Dexter Morgan: You have now crossed the line into inappropriate brother-sister exchanges.
Joey Quinn: [smoking dope together] Dude, quit staring at me. You're freaking me out.
Sgt. Angel Batista: Inside, I can feel how much your heart hurts for Deb.
Joey Quinn: Dude, get your big fucking sausage hands off me. That's terrible.
Brother Sam: Faith, man. You put it in the wrong thing... Fuck you up.
Brother Sam: [baptizing] Do you undertake to keep God's commandments, and faith of His son, our Lord.
Nick: I do.
Dexter Morgan: [narrating] Some people think that religion began as a way for primitive cultures to explain natural phenomena. the fire, the wind, the rain. They created a god for each one.
Brother Sam: I baptize you, my brother, in Christ. You are baptized with Christ in death.
Dexter Morgan: [narrating] You'd think science would have made religion obsolete. But it hasn't. Go for a swim, come out a new man. If only I believed it were that simple.
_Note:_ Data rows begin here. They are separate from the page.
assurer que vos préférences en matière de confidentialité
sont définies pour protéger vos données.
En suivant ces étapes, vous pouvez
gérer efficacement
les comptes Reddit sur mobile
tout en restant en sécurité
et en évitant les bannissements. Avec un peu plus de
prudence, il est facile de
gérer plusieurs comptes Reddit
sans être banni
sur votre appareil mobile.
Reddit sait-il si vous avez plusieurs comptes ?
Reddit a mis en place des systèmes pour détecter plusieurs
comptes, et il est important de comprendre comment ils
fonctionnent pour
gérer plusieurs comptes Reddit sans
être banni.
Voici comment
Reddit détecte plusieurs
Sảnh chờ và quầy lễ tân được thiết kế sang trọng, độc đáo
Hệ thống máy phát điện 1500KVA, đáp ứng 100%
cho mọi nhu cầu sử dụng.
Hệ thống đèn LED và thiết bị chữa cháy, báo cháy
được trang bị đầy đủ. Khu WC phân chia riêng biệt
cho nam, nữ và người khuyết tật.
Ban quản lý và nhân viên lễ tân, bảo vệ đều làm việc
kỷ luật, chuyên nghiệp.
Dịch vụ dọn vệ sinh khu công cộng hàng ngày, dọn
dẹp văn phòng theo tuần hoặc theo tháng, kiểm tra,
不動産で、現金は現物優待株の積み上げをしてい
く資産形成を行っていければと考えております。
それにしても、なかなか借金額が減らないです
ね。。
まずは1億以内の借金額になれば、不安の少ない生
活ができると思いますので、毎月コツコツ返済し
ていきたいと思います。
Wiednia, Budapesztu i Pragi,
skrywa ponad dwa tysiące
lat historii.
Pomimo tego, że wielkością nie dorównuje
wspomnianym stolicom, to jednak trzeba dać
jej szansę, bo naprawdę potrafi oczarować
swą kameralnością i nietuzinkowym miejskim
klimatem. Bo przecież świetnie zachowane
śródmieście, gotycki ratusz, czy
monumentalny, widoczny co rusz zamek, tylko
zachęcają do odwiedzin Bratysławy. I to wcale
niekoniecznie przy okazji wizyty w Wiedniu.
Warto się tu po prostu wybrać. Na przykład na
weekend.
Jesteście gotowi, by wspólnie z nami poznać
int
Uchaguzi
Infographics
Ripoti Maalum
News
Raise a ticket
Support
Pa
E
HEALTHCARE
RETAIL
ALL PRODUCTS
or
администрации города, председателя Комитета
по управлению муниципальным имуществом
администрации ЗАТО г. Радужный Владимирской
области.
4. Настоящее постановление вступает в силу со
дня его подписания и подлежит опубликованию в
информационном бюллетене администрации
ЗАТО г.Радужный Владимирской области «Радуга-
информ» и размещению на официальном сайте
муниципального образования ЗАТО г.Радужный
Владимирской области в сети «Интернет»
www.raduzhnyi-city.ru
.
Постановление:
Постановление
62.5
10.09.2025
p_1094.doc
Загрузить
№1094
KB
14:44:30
But Brother Sam believes, and because of that, he's fulfilled. It's written all over his face.
Brother Sam: I'm glad the little man is all right.
Dexter Morgan: Ah, me too!
Brother Sam: I know. Thank God.
Dexter Morgan: That's just an expression.
Brother Sam: I know. I just, uh, the "miracle of modern science."
Dexter Morgan: Yeah, you put your faith in God, I put my faith in science.
Brother Sam: It's cool. We don't have to believe in the same thing. But, you gotta keep an open mind. You may say I can't prove the God exists. You can't prove He doesn't.